Il est toutefois possible d’observer une année donnée le bilan des prélèvements sociaux et des prestations sociales pour l’ensemble des individus en fonction de leur revenu, de leur âge ou d’autres caractéristiques socio-économiques. Le graphique ci-après présente, pour l’année 2020, les divers prélèvements acquittés et les prestations reçues par les ménages en fonction de l’âge de la personne de référence. Les calculs n’incluent ni les prestations d’assurance maladie, ni les cotisations les finançant (cf. précisions méthodologiques ci-après). Sur ce point, on peut se référer à l’indicateur n°1-9 du REPSS Maladie : La redistribution verticale opérée par l’Assurance Maladie.

Dans les ménages dont la personne de référence a moins de 60 ans, les prestations sociales perçues (hors prestations d’assurance maladie) sont en moyenne inférieures aux prélèvements acquittés (y compris cotisations sociales à la charge des employeurs). En équivalent personne seule, en moyenne par an, les prestations sont inférieures à 4 100 euros et même à 3 000 euros entre 40 et 54 ans. Les prélèvements acquittés, eux, approchent les 4 000 euros en moyenne par an lorsque la personne de référence a entre 20 et 24 ans et augmentent avec l’âge pour atteindre 10 000 euros entre 55 et 59 ans. 
Au-delà de la soixantaine, le bilan des transferts sociaux s’inverse nettement, en raison de la perception des retraites. Toujours en équivalent personne seule, les prestations perçues grimpent à près de 13 000 euros en moyenne par an quand la personne de référence a entre 60 et 64 ans, et à plus de 20 000 euros aux âges plus élevés. Parallèlement, les prélèvements acquittés diminuent nettement avec l’âge :  proches de 7 000 euros annuels quand la personne de référence a entre 60 et 64 ans, ils descendent à 3 200 euros entre 65 et 69 ans et à moins de 2 000 euros après 75 ans.
Ces données ne fournissent pas par elles-mêmes une mesure de la contributivité du système de protection sociale, si ce n’est qu’elles montrent que les prélèvements et les prestations accompagnent les individus tout au long de leur vie. Ces résultats seraient renforcés en prenant en compte les prestations maladie : le gain net des groupes les plus âgés serait en effet plus important car ils sont structurellement en plus mauvaise santé. 
L’inflexion aux âges de la retraite des montants de prélèvements nets des prestations reçues s’observe quel que soit le quartile de niveau de vie considéré (cf. graphique 2). Elle est toutefois d’autant plus marquée que le niveau de vie est élevé.
Ainsi lorsque la personne de référence du ménage a 65 ans ou plus, les prestations reçues, largement supérieures en moyenne aux prélèvements acquittés, le sont d’autant plus que le ménage est aisé. C’est le contraire aux âges actifs : en moyenne, les prélèvements sociaux dépassent largement les prestations pour les 25 % de personnes les plus aisées (appartenant au 4ème quartile de la distribution des niveaux de vie dans leur catégorie d’âge) tandis que les 25 % les plus modestes supportent moins de prélèvements qu’elles ne perçoivent de prestations. Cela constitue un premier indice qualitatif du degré de contributivité du système français de protection sociale. 
En ne considérant que les prestations contributives, c’est-à-dire en se restreignant aux retraites et aux prestations chômage, les personnes vivant dans un ménage dont la personne de référence est âgée de 30 à 60 ans sont contributeurs nets quel que soit le quartile de niveau de vie considéré, même si l’écart entre les cotisations acquittées et les prestations reçues est faible pour les plus modestes. Symétriquement, les plus âgés bénéficient d’autant plus des prestations qu’ils sont aisés, du fait du caractère contributif de celles-ci.

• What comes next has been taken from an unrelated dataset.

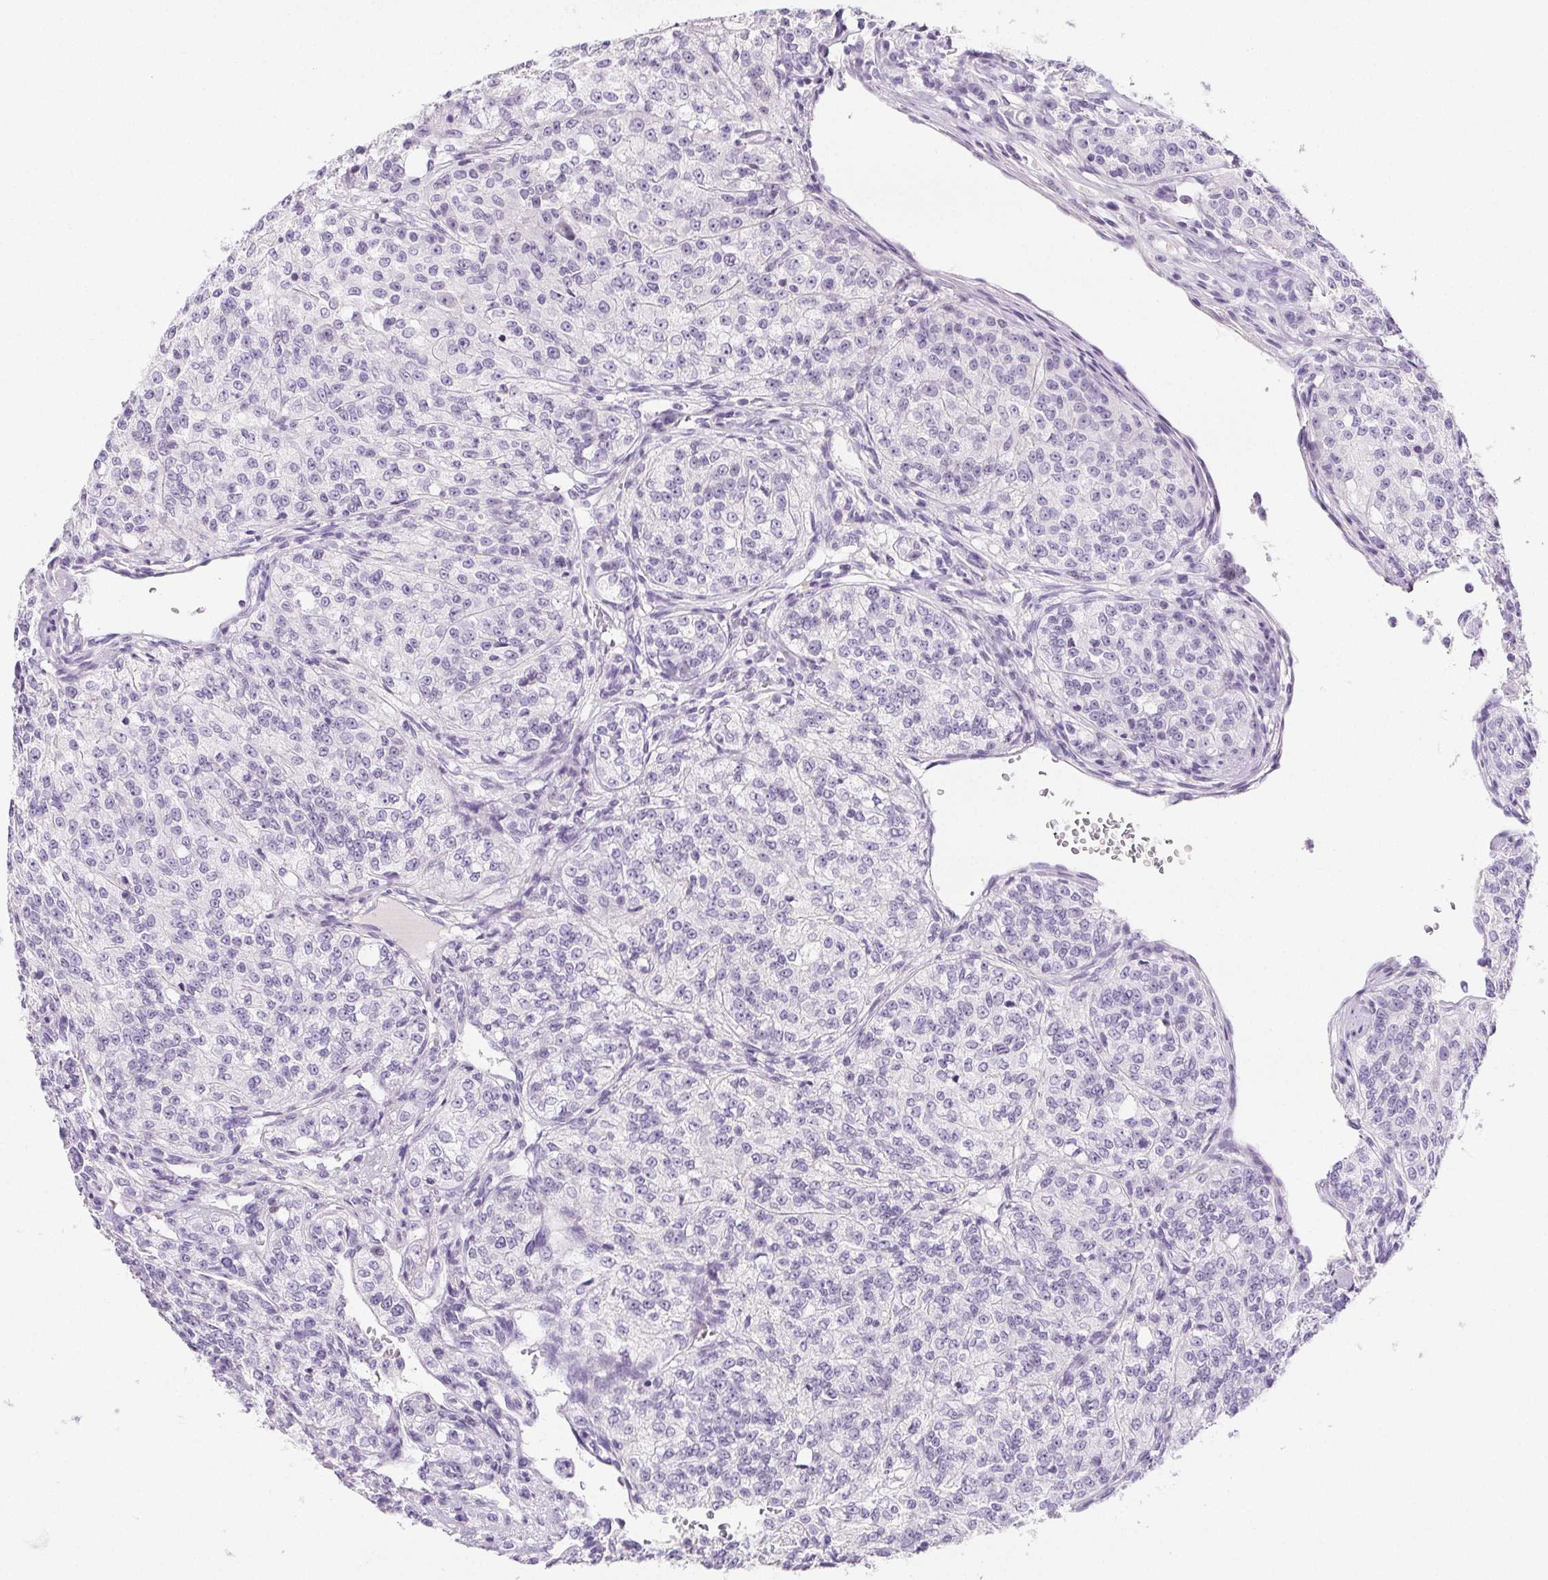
{"staining": {"intensity": "negative", "quantity": "none", "location": "none"}, "tissue": "renal cancer", "cell_type": "Tumor cells", "image_type": "cancer", "snomed": [{"axis": "morphology", "description": "Adenocarcinoma, NOS"}, {"axis": "topography", "description": "Kidney"}], "caption": "High magnification brightfield microscopy of renal cancer (adenocarcinoma) stained with DAB (3,3'-diaminobenzidine) (brown) and counterstained with hematoxylin (blue): tumor cells show no significant positivity. (DAB (3,3'-diaminobenzidine) immunohistochemistry (IHC), high magnification).", "gene": "BEND2", "patient": {"sex": "female", "age": 63}}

Graphique 1 ●Cotisations et contributions sociales acquittées et prestations perçues (hors financement et prestations d’assurance maladie), par unité de consommation, selon l’âge de la personne de référence, en 2020

Fi.1.6.1_G1.jpg

Source : Insee, enquête Revenus fiscaux et sociaux 2018 (actualisée 2020) ; modèle Ines 2020 provisoire, calculs Drees.
Champ : ménages ordinaires vivant en France métropolitaine dont le revenu déclaré au fisc est positif ou nul et dont la personne de référence n’est pas étudiante.

Graphique 2 ● Écart annuel entre les cotisations et contributions acquittées et les prestations perçues, par UC, selon le niveau de vie et l’âge de la personne de référence, en 2020

Fi.1.6.1_G2.jpg

Source : Insee, enquête Revenus fiscaux et sociaux 2018 (actualisée 2020) ; modèle Ines 2020 provisoire, calculs Drees.
Champ : ménages ordinaires vivant en France métropolitaine dont le revenu déclaré au fisc est positif ou nul et dont la personne de référence n’est pas étudiante. 
Note de lecture : en 2020, au sein des ménages dont la personne de référence a entre 20 et 24 ans, les 25 % de personnes les plus modestes (appartenant au premier quartile de la distribution des niveaux de vie pour cette tranche d'âge) perçoivent davantage de prestations qu’elles n’acquittent de cotisations et contributions sociales (CSG, CRDS...) : l'écart moyen entre cotisations et contributions versées et prestations perçues (hors assurance maladie) est négatif, égal à -4314 € par unité de consommation (UC) en 2020. À l’inverse, dans cette même tranche d'âge, les 25 % de personnes les plus aisées (4ème quartile) acquittent plus de cotisations et contributions sociales qu’elles ne reçoivent de prestations : en 2020, l'écart s'élève en moyenne à 6402 € par unité de consommation.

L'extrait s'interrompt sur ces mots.